Antworten von Andreas Babler

1. Welche ökologisch vertretbare Wirtschaftsmodelle sind neben dem derzeit real existierenden kapitalistischen Wachstumsmodell für dich vorstellbar bzw. visionär anstrebenswert?
Ich denke, dass wir gegenwärtig an einem Scheidepunkt stehen, wo sich der Kapitalismus zunehmend von Demokratie und ökologischer Nachhaltigkeit trennt. Daher sollten wir aus meiner Sicht damit beginnen, Systemfragen zu stellen und neue Spielregeln für Wirtschaft und Gesellschaft entwickeln, damit das System für alle funktioniert. Es gibt ohne Zweifel Bereiche, die umso mehr zum gesellschaftlichen Wohlstand beitragen, je weniger sie nach kapitalistischen Prinzipien funktionieren und dem Profit-Imperativ unterworfen sind: Beispiele sind der Energiesektor, das Gesundheits- und Pflegesystem, aber auch Wohnen oder der öffentliche Verkehr. Ich stehe alternativen Formen des Wirtschaftens aller Art, die auf menschliches Wohlergehen und nicht auf Profite und Wirtschaftswachstum ausgerichtet sind, sehr offen gegenüber und glaube, dass es die Aufgabe der Sozialdemokratie sein muss, diese Formen zu stärken und zu entwickeln. Der von mir vorgeschlagene Green New Deal ist ein Beginn für einen sozial-ökologischen Umbau, etwa durch die Stärkung und den Ausbau von öffentlicher Infrastruktur und die Förderung von sozial-ökologischer Unternehmenstätigkeit, Arbeitswelt und Mobilitätssystemen.

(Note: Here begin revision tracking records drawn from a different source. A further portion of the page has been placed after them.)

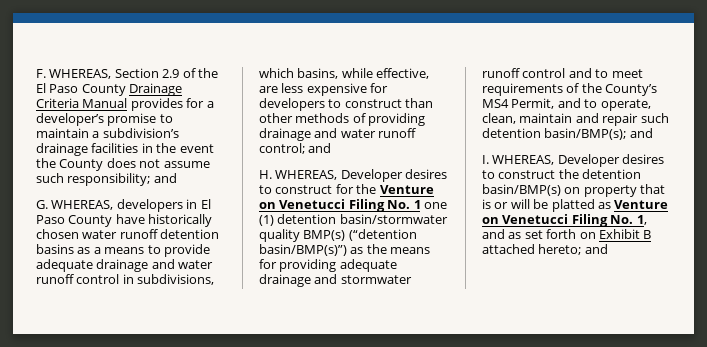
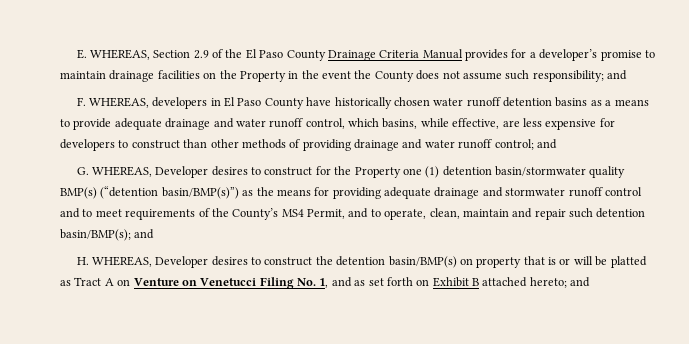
[36,69,46,78] F. -> [76,49,87,59] E.
[92,128,179,138] [36,143,139,156] a subdivision’s drainage facilities -> [109,70,286,82] drainage facilities on the Property
[36,200,48,209] G. -> [76,97,86,106] F.
[76,274,215,285] control in subdivisions, -> [305,118,345,129] control,
[259,170,272,179] H. -> [76,167,89,175] G.
[379,185,434,194] [259,199,421,212] Venture on Venetucci Filing No. 1 -> [354,167,401,178] Property
[482,155,489,164] I. -> [76,257,89,265] H.
(611, 205) none -> [74,277,131,286] Tract A on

2. Was sind deine Visionen für eine feministische Zukunft der Partei und für eine feministische Zukunft unserer Gesellschaft?
Ganz grundsätzlich verstehe ich Feminismus als Kampf gegen Unterdrückung von Frauen und den Kampf zur (Selbst-)Befreiung von Frauen. Mein Begriff von Feminismus ist auch stark von Johanna Dohnal geprägt. Sie hat gesagt, dass die Vision des Feminismus keine „weibliche Zukunft, sondern eine menschliche Zukunft ist”, in der wir alle gemeinsam besser leben. Ich bin solidarisch mit den Kämpfen von Frauen um sexuelle Selbstbestimmung, um reproduktive Rechte, um gleichen Lohn für gleichwertige Arbeit, um eine gerechte Zukunft für alle Menschen. In jedem Politikfeld geht es letztlich auch um Frauenpolitik. Wir müssen aber auch als Partei einsehen, dass die SPÖ ein Spiegel der Gesellschaft ist und auch bei uns noch viel für Frauen in der Organisation getan werden muss. Die SPÖ-Frauenorganisation ist für mich ein wichtiger inhaltlicher Motor für progressive Frauenpolitik, aber auch beispielsweise für eine mutige Wirtschafts- oder Arbeitsmarktpolitik. Die SPÖ Frauen waren historisch in vielen Bereichen Pionierinnen, sie sind Garantinnen für den Kampf für Gleichberechtigung innerhalb der SPÖ. Das Erste, was beseitigt gehört, ist die Ungerechtigkeit beim Gehalt. Wir brauchen einen Rechtsanspruch auf gleichen Lohn. Ich bin für das neuseeländische Modell: mit einer verpflichtenden Transparenz bei Gehältern und Strafen für Unternehmen, die Männer und Frauen ungleich bezahlen. Ich hatte damals, als ich in der Fabrik gearbeitet habe, eine Kollegin, die mit mir an derselben Füllanlage gestanden ist. Sie hat genau die gleiche Arbeit gemacht, musste schwere Leimkübel ziehen, zur Not in die Maschine reinklettern und alles wieder zum Laufen bringen. Sie hat damals um30 Prozent weniger verdient als ich, eine unfassbare Ungerechtigkeit. Ich habe das nie vergessen. Ich trete auch für eine staatliche Unterhaltsgarantie als Koalitionsbedingung, für eine 50:50-Quote im Parlament und den Zugang zu kostenfreien Schwangerschaftsabbrüchen in öffentlichen Spitälern ein.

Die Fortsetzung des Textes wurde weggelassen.